> [Texto del ejercicio]:
Apuntes en torno a escritores malacopa

Alejandro Fitzmaurice

 

En las ilustraciones de los libros los vemos muy seriecitos, con cara de yo no rompo un plato, y apenas termine este carnal con su dibujito, me voy a casa que mi mujer hizo chocolate.

Pero en honor a su bien ganada reputación de borrachos, hay que decir que Allan Poe, Baudelaire, Li Po, Jack Kerouac, Scott Fitzgerald, y hasta el cursi Rubén Darío, vivían para empinar el codo hasta perder de vista el piso. Si no lo perdían, escribían locuras geniales.

A fin de cuentas, Shakespeare dijo que el alcohol sólo estorbaba a la hora de la verdad frente a una mujer, pero nunca, que yo sepa, teorizó sobre alcohol y literatura.

Quizá por eso hay buenos escritores que si no encuentran a la musa en el escritorio, van a buscarla a la cantina para llevársela del pelo de vuelta a casa y ponerse a trabajar.

Esteban Sanjuán es de la estirpe de los primeros. En México, varias veces llegó al departamento consternado porque no se le ocurría nada. Era entonces cuando cargaba con cuanto envase de caguama encontrara a su paso. “Pensé que te urgía terminar el artículo” —le decía— “A eso voy al expendio” —contestaba.

> [Datos de origen]:
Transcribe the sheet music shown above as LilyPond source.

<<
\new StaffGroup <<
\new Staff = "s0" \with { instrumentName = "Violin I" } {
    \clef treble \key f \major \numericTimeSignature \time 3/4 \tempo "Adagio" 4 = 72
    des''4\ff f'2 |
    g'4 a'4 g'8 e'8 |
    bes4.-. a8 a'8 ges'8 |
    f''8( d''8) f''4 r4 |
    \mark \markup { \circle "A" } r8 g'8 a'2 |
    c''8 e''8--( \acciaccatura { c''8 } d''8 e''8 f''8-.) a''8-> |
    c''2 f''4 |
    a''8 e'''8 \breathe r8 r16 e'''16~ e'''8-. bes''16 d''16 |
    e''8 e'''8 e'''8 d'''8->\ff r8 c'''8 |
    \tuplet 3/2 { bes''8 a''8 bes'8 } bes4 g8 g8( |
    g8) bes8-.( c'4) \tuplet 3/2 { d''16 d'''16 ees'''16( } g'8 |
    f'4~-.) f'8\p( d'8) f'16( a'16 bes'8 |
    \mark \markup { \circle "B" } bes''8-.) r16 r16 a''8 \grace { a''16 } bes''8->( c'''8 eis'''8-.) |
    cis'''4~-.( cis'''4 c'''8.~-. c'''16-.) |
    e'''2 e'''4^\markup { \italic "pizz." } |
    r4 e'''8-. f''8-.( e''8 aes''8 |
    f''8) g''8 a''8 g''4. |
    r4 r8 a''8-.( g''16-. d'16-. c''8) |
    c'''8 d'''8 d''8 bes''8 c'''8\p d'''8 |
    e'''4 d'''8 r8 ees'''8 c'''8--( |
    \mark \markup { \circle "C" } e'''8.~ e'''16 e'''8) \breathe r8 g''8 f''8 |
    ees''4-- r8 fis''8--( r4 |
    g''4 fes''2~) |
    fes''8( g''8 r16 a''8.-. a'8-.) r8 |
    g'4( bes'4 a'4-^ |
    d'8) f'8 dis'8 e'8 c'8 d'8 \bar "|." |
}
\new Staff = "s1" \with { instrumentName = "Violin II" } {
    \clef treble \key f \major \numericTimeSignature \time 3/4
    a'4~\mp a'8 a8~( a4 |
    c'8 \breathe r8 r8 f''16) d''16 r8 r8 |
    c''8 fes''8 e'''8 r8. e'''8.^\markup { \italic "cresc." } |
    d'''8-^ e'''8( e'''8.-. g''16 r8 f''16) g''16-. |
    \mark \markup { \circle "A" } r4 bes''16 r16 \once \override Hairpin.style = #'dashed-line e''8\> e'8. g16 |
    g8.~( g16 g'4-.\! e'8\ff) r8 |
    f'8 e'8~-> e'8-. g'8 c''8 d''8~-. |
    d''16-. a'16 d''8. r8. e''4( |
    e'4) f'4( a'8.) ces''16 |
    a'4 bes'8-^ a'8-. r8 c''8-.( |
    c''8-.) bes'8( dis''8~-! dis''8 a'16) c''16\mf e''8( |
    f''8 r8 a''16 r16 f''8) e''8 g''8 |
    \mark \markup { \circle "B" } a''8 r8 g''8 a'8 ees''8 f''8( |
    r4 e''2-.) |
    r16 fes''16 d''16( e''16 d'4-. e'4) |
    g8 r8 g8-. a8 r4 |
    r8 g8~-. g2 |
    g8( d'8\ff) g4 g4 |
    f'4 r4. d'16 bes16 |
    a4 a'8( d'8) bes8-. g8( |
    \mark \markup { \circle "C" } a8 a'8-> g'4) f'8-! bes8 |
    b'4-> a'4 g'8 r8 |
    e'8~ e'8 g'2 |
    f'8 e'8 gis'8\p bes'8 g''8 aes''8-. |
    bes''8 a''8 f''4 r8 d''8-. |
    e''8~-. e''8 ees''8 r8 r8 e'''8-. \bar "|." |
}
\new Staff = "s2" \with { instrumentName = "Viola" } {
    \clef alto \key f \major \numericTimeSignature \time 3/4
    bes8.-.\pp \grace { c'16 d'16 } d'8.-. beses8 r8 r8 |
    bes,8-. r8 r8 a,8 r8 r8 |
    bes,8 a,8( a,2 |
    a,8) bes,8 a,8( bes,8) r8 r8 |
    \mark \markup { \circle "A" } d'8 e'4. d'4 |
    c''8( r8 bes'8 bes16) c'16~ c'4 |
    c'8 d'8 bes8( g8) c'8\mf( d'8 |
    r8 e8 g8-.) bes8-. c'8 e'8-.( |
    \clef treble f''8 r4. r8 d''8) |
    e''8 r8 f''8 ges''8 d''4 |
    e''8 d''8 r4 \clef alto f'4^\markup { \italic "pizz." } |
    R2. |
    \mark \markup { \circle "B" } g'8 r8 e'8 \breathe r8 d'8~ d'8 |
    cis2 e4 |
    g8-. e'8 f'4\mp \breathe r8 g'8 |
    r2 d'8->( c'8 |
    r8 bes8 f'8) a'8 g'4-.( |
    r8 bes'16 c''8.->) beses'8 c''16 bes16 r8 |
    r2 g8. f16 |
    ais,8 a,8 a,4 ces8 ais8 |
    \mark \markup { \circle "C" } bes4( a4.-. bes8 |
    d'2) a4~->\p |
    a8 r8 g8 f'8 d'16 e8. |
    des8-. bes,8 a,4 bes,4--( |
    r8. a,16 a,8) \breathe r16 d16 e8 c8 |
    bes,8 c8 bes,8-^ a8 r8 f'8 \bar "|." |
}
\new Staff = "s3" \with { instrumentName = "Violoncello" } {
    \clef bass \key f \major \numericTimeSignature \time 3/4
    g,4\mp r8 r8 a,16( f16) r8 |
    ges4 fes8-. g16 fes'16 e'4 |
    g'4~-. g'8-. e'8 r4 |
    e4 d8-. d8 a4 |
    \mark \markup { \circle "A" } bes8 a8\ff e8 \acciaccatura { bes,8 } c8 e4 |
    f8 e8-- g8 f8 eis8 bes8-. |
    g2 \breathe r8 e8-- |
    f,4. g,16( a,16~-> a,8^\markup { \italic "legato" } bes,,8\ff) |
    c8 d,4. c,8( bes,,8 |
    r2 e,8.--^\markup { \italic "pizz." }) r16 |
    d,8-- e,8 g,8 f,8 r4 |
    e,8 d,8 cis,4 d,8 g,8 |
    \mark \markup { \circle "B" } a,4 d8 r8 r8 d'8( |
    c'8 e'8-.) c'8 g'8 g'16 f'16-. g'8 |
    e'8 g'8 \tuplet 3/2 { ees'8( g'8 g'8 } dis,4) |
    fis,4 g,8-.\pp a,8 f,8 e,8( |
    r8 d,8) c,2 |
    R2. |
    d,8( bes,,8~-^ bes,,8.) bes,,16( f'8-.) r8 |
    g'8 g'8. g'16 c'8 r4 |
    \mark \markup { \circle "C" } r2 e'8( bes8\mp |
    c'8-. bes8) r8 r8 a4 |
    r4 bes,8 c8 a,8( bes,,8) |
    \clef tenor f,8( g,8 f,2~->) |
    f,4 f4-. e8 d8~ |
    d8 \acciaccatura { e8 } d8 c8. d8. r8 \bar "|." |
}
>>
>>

> [Consigna]: ¿Puedes transcribir el fragmento del texto sobre escritores malacopa que empieza con "Apuntes en torno" y sigue hasta "mujer hizo chocolate."?

> [Respuesta escrita]:
Apuntes en torno a escritores malacopa

Alejandro Fitzmaurice

 

En las ilustraciones de los libros los vemos muy seriecitos, con cara de yo no rompo un plato, y apenas termine este carnal con su dibujito, me voy a casa que mi mujer hizo chocolate.